Local ceremonies, parades and celebrations designed to thank the military servicemen and women who have given so much to our country are held in cities across the United States.
Originally called “Armistice Day,” Veterans Day was originally organized to serve as a reminder to nations to always strive for peaceful relationships. The U.S. Department of Veterans Affairs explains in their “Origins of Veterans Day” that ceremonies to bury an unknown soldier in some of Europe’s highest places of honor (Westminster Abbey in England, the Arc de Triomphe in France) took place on November 11, 1918 (on the 11th hour of the 11th day of the 11th month) to mark the end of World War I, “the war of all wars.” The day became known as “Armistice Day.” In the United States, an unknown WWI soldier was buried in Arlington National Cemetery in 1921, becoming a point of reverence for America’s veterans.
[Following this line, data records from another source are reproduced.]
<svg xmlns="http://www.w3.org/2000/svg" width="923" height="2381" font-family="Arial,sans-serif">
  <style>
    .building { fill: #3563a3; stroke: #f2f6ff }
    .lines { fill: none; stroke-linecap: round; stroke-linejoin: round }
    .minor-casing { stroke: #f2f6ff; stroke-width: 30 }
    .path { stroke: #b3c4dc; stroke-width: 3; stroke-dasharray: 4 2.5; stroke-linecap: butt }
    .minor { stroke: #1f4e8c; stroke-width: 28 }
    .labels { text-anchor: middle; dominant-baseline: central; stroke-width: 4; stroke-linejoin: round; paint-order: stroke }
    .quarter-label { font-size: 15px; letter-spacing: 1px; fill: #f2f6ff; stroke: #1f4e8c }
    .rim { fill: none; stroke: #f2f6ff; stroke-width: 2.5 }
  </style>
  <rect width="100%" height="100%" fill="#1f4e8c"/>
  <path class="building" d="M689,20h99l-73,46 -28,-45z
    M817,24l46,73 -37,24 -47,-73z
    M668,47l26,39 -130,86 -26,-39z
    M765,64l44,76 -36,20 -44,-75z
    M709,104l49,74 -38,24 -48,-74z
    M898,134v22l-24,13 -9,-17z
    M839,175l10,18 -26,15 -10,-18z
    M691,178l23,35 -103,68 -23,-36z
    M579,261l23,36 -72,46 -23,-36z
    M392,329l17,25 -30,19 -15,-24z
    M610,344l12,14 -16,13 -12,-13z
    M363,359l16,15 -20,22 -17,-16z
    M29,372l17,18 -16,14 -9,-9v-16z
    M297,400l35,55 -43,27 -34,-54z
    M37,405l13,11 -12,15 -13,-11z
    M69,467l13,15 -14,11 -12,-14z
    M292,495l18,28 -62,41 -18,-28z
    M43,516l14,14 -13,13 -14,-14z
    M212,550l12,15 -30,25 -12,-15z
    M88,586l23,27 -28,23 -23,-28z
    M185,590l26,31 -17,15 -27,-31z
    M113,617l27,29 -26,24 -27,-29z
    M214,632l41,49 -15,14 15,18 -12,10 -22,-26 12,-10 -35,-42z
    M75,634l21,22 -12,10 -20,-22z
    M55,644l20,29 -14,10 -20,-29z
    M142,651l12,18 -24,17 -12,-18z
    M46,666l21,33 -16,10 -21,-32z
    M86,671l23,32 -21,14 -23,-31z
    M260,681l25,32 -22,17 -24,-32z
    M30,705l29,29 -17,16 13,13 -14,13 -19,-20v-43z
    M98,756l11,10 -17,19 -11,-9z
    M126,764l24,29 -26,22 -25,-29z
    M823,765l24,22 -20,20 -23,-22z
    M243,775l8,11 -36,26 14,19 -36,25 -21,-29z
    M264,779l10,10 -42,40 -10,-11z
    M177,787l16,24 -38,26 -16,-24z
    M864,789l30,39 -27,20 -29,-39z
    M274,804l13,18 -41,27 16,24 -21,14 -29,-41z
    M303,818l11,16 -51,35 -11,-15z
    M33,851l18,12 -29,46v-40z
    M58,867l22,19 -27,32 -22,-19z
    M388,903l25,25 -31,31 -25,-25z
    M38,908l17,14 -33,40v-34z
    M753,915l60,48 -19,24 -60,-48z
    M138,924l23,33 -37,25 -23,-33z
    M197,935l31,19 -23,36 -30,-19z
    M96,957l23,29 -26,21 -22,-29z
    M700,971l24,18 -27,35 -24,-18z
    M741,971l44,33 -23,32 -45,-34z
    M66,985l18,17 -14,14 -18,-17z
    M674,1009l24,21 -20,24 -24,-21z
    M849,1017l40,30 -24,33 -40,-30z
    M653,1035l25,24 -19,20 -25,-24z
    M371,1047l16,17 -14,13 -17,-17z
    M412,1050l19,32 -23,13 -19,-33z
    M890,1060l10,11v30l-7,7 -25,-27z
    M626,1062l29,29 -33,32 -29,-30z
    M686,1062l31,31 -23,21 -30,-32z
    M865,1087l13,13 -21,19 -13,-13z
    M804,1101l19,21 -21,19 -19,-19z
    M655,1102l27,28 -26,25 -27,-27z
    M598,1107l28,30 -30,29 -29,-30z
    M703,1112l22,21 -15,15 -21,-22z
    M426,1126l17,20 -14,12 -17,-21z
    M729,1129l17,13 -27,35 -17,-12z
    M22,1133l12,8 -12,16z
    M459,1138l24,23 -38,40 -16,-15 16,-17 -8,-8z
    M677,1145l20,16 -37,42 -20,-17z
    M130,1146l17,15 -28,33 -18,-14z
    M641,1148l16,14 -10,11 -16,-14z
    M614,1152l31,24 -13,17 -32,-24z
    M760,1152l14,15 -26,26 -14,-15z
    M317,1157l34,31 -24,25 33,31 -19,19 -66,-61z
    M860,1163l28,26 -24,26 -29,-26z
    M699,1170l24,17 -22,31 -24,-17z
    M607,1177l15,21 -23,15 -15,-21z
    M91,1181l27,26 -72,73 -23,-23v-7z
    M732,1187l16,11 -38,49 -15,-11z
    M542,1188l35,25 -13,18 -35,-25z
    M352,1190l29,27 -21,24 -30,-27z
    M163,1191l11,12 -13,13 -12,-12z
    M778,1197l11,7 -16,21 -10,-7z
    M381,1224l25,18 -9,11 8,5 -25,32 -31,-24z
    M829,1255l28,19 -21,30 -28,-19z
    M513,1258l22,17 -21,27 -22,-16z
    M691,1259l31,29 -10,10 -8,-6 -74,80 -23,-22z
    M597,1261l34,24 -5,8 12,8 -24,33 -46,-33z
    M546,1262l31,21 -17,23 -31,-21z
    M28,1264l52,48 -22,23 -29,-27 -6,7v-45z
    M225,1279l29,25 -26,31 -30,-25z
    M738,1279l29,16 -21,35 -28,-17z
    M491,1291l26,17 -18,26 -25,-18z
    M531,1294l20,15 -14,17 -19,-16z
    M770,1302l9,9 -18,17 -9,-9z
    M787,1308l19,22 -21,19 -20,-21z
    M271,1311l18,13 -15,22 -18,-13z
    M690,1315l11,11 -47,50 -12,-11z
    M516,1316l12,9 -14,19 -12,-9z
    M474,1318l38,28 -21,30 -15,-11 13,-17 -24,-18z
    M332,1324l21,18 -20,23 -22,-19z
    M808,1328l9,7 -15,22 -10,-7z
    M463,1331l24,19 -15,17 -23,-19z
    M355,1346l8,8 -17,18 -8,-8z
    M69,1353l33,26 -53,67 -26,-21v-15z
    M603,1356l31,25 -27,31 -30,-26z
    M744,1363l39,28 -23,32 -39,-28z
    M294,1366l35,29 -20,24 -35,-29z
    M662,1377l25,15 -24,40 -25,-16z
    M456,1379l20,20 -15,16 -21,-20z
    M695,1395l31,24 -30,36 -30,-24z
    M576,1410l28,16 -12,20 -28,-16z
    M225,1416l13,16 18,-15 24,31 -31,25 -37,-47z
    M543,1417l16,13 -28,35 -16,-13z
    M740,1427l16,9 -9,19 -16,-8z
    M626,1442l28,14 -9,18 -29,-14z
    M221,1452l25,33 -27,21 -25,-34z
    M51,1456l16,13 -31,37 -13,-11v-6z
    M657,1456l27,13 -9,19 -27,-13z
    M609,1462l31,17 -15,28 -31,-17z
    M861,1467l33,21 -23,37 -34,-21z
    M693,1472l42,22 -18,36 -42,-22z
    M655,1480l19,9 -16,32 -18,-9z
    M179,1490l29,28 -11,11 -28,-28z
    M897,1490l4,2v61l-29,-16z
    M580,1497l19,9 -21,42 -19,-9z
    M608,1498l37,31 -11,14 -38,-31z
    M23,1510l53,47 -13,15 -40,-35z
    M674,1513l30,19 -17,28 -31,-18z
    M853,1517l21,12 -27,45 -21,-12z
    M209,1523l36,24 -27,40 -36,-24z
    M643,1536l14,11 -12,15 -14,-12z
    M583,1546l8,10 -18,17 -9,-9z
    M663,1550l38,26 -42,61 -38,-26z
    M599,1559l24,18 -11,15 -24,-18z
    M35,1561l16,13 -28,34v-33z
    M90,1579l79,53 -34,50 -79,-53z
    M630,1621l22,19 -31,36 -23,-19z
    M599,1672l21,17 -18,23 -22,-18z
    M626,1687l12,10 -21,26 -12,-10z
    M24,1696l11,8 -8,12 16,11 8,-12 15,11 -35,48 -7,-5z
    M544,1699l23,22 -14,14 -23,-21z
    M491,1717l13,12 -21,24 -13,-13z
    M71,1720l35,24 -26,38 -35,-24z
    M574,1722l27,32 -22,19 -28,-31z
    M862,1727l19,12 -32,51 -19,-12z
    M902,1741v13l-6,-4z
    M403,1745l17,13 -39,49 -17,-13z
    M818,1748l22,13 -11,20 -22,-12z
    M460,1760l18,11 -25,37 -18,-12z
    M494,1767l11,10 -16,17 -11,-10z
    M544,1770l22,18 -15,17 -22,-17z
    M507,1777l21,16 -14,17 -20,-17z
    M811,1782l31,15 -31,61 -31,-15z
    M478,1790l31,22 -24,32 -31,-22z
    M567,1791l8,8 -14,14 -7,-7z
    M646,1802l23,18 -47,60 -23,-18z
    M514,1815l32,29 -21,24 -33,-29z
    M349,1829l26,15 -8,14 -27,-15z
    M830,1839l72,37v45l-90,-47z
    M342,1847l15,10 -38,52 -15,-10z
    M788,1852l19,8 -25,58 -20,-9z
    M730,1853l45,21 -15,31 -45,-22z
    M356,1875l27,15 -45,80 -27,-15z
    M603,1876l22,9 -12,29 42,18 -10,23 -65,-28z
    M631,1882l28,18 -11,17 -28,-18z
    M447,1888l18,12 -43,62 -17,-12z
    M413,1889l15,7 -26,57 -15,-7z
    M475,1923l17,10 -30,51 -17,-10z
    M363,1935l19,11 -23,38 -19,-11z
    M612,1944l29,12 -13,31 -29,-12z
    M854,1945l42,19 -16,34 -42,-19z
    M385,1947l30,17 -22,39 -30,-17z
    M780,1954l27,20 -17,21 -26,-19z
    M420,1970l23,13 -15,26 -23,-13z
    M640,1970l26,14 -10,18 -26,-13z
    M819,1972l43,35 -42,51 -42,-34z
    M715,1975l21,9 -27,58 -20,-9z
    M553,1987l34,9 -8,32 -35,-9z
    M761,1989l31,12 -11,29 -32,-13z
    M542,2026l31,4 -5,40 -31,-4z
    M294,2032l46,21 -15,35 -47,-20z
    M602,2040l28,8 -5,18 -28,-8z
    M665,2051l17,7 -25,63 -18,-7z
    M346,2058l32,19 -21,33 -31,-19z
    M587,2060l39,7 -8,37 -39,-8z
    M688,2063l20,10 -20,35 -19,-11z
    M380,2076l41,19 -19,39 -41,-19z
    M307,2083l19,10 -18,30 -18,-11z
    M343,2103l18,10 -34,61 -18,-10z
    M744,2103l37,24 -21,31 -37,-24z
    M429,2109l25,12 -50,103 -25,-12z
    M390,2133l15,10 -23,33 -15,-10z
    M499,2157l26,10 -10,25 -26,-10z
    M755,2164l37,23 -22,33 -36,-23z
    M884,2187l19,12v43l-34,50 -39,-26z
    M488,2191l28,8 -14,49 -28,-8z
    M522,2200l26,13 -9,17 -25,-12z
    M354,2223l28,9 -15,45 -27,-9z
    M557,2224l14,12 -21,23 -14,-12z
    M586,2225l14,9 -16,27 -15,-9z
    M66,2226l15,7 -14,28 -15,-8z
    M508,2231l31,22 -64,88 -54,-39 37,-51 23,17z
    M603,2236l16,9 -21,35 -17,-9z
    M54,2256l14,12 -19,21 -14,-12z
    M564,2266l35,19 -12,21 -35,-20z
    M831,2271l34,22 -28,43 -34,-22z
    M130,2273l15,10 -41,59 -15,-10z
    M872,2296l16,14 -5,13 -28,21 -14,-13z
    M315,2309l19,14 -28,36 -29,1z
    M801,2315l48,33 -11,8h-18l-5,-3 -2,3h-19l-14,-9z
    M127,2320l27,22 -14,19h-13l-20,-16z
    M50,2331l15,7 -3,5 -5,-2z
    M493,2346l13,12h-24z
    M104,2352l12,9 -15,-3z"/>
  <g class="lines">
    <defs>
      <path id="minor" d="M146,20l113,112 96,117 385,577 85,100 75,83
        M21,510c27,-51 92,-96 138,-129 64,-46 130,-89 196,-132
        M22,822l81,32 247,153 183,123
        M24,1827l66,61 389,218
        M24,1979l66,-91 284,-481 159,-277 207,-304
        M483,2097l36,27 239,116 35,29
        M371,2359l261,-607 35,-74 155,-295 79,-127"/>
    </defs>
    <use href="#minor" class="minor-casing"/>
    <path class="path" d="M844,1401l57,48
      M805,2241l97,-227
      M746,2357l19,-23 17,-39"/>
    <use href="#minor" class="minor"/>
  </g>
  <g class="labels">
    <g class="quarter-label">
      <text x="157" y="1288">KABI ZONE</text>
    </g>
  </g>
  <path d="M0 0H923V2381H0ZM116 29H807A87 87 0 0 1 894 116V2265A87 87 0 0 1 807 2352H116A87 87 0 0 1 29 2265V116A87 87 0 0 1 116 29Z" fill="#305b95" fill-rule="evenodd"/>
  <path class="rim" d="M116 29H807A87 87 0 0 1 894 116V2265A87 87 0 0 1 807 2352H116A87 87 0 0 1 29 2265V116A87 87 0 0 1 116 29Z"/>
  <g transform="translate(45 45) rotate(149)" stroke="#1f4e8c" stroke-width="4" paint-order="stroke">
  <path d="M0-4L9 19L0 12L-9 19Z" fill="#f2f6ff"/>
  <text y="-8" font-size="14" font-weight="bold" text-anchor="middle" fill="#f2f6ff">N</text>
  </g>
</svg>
The first celebration to use the term “Veterans Day” took place on November 11, 1947, in Birmingham, Alabama. The event was organized by Raymond Weeks, a World War II veteran, and included a parade and other festivities to honor local veterans. Congress passed a bill signed by President Dwight Eisenhower in 1954 proclaiming November 11 as Veterans Day. Weeks went on to receive the Presidential Citizens Medal from President Ronald Reagan in November 1982.
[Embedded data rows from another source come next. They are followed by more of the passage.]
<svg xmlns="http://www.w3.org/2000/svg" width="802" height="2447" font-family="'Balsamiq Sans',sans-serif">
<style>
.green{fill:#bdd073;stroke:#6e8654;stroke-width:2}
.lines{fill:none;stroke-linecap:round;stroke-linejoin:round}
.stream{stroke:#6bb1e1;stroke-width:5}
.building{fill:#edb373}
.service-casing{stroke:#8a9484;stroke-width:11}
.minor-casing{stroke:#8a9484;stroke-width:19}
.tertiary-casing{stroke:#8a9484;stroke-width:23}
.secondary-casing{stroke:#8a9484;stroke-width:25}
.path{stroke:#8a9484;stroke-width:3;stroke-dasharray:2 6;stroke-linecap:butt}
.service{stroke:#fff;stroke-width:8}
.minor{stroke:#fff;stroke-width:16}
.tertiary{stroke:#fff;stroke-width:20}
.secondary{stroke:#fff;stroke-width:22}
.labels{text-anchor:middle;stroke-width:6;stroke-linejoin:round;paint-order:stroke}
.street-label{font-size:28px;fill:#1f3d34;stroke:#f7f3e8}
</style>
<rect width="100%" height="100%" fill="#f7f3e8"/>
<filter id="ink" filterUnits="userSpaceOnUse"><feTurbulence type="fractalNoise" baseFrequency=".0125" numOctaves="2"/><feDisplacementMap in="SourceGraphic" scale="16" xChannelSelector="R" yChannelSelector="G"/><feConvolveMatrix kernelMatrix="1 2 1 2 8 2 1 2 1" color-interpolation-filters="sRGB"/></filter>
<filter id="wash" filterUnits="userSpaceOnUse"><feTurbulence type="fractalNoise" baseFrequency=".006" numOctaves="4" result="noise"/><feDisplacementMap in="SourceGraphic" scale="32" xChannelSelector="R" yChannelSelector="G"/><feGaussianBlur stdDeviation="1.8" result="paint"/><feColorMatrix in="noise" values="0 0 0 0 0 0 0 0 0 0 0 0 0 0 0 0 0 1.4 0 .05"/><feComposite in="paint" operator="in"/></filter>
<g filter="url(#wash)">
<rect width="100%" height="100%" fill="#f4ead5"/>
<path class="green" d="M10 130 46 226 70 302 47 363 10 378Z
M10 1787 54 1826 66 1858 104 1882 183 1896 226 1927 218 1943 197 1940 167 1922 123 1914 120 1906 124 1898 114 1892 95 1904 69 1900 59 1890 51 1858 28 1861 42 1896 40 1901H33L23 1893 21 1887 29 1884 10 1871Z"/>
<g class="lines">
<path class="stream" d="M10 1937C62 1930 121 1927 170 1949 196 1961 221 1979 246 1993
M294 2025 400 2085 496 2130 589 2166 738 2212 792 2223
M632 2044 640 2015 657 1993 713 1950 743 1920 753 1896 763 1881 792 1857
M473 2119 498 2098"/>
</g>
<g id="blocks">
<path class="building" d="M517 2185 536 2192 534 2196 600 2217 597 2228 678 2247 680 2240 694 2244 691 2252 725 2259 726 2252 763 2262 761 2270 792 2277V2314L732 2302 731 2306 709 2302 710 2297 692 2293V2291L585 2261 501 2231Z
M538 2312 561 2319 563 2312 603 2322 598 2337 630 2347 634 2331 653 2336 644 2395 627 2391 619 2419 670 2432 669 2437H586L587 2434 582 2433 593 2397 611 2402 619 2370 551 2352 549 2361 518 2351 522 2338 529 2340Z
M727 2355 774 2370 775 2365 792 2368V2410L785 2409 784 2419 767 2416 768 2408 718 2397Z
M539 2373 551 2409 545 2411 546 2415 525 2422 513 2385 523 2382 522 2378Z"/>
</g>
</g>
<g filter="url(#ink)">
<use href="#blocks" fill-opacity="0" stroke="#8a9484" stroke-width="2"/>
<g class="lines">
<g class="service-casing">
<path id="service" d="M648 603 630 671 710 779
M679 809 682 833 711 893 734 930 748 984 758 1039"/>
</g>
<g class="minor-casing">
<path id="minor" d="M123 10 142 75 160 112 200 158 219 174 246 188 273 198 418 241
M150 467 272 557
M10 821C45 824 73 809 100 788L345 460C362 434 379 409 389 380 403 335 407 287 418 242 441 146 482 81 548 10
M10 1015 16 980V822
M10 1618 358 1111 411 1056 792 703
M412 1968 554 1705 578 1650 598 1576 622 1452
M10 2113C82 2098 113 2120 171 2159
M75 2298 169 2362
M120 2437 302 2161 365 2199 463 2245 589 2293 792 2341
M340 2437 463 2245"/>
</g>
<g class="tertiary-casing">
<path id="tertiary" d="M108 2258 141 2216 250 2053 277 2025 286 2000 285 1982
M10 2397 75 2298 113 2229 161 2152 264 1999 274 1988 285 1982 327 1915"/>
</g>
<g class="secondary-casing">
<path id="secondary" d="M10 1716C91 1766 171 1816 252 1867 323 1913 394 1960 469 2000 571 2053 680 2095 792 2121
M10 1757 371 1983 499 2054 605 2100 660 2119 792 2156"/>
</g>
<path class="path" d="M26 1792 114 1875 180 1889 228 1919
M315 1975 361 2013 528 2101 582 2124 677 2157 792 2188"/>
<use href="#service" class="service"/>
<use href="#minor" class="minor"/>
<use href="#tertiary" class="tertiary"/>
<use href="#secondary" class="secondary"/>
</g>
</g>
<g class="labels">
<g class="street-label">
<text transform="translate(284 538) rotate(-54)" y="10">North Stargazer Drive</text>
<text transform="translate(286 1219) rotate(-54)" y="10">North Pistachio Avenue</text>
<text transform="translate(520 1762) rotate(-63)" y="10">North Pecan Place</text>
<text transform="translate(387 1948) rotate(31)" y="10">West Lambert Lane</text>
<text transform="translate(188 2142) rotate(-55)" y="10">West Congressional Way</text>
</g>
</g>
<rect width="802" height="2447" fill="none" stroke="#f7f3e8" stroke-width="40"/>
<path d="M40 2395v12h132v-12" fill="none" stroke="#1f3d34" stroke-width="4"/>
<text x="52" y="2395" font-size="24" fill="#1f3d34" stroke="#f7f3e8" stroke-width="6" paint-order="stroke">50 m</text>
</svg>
Today local ceremonies, parades and celebrations designed to thank the military servicemen and women who have given so much to our country are held in cities across the United States. While the dates vary in some places, one date that remains constant is November 11, when the Veterans Day National Ceremony commences precisely at 11:00 am at Arlington National Cemetery. A wreath is laid at the Tomb of the Unknowns followed by a celebration held in the Memorial Amphitheater to thank and honor all who have served in the United States Armed Forces.
According to the V.A. website, “Veterans Day is important and has great historical significance as well as patriotic value for many people in our country, and by marking the day annually, we affirm our national values of duty, honor, selflessness, civic responsibility, and passion for our country.”
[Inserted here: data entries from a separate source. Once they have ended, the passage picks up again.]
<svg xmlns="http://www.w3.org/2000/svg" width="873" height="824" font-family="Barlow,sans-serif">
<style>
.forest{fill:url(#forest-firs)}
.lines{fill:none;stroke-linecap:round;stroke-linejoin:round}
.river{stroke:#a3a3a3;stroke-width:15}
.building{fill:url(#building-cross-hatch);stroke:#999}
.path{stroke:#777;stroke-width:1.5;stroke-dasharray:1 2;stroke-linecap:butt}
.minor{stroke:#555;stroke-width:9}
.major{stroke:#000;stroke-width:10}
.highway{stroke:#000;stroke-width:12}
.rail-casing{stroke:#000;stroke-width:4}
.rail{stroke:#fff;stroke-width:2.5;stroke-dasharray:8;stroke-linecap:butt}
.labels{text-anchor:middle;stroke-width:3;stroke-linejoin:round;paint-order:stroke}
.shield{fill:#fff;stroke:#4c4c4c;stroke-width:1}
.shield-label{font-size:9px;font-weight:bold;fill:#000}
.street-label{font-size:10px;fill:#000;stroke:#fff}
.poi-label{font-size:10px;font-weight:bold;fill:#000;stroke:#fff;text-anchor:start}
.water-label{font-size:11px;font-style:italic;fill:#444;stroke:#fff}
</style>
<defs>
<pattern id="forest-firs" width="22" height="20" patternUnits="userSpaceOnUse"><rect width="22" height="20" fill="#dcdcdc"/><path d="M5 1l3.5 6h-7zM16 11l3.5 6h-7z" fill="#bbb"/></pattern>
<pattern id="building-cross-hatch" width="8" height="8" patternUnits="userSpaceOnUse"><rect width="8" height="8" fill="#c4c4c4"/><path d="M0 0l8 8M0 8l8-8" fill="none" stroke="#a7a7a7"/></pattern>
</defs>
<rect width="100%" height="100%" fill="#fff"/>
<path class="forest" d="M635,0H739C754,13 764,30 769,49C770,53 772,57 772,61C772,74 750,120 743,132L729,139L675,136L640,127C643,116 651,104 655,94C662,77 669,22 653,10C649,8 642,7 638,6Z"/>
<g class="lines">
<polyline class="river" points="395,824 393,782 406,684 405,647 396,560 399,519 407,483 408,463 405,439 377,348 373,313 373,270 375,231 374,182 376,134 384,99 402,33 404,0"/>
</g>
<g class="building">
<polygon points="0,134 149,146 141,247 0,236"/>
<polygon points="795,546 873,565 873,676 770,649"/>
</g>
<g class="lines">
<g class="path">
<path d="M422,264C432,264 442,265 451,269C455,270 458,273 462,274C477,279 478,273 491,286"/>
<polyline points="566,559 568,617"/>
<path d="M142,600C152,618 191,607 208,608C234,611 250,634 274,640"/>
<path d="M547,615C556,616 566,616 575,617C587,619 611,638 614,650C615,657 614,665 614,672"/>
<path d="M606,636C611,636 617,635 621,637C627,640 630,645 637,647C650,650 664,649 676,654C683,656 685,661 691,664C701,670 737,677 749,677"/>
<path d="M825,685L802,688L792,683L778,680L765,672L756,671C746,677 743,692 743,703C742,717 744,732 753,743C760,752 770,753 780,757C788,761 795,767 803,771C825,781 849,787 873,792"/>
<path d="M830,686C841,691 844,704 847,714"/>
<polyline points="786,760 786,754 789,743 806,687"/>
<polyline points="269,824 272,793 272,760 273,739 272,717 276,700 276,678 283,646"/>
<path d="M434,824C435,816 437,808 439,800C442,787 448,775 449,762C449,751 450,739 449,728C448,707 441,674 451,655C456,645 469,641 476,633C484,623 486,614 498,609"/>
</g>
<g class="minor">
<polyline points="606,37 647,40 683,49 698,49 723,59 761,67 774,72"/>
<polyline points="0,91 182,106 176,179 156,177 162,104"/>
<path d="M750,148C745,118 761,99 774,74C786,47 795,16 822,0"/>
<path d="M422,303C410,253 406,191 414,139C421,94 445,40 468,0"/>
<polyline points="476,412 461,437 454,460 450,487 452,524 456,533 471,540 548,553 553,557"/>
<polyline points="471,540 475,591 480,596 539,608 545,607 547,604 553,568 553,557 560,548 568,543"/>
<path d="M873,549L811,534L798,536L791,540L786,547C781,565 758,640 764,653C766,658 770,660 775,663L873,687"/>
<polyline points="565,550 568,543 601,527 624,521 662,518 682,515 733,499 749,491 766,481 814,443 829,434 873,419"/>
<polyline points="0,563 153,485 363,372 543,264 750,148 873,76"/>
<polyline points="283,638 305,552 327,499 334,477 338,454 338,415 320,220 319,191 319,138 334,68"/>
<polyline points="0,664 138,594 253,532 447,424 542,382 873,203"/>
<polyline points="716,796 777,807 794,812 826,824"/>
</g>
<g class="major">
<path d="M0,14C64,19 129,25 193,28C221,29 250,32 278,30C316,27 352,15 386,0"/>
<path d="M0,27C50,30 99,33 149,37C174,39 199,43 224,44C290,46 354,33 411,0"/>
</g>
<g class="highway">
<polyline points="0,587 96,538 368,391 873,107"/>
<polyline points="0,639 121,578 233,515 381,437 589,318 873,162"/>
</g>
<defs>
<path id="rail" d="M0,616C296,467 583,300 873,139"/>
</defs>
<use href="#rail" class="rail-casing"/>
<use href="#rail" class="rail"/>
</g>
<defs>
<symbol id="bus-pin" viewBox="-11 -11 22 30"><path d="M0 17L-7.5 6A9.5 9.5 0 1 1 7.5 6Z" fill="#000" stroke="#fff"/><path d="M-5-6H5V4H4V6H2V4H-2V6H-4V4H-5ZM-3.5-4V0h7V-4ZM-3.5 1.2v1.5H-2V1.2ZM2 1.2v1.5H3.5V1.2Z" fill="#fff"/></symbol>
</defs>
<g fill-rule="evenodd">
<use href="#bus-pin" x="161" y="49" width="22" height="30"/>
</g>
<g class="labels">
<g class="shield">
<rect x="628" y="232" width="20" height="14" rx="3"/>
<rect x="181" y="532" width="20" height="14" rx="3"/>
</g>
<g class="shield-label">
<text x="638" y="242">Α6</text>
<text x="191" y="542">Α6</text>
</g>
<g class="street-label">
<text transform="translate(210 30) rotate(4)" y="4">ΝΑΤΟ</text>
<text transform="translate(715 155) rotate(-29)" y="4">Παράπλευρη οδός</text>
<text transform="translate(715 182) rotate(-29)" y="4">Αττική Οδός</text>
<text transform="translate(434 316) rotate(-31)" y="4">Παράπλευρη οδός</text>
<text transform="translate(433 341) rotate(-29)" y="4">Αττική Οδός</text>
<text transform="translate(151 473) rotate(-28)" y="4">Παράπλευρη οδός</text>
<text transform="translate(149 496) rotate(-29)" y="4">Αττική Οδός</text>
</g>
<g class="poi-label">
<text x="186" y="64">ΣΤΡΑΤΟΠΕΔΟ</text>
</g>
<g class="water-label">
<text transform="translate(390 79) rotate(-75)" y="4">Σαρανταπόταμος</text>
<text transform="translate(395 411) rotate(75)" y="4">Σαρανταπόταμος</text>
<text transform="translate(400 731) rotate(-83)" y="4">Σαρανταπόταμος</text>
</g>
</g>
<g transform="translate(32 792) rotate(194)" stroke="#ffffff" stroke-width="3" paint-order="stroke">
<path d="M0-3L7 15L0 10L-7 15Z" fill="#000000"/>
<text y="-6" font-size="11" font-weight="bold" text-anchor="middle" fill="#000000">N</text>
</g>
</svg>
A Veterans Day program is scheduled for Thursday, November 9 at 9:30am at the Two Mississippi Museums, located at 222 North Street in Jackson. The program will include a performance by the 41st Army Band, a moment of silence, and recognition of the veterans in attendance and of fallen heroes by Major General Janson D. Boyles—the Adjutant General of the Mississippi National Guard. A memorial volley and wreath laying will follow.
Sarah Warnock, director of Public Relations for the Two Mississippi Museums, says that free admission to the Museums will be offered to those currently serving in the military as well as a family member Thursday, November 9 through Saturday, November 11. Free parking for the Museums is available in the visitor parking garage located behind the Museums on Jefferson Street.
Ridgeland will be holding a Veterans Day ceremony on Saturday, November 11 at 11:00 am at the Veterans Memory Park, a dedicated space to the right of the front entrance of Ridgeland’s City Hall. The keynote speaker for the event will be Brigadier General Parker Hills, retired, Mississippi Army National Guard. The ceremony will include tolling of the bell, and Ridgeland High School’s ROTC color guard and choir will be on hand to present the colors and to sing patriotic songs, respectively.
Ridgeland’s City Hall is located at 235 West School Street.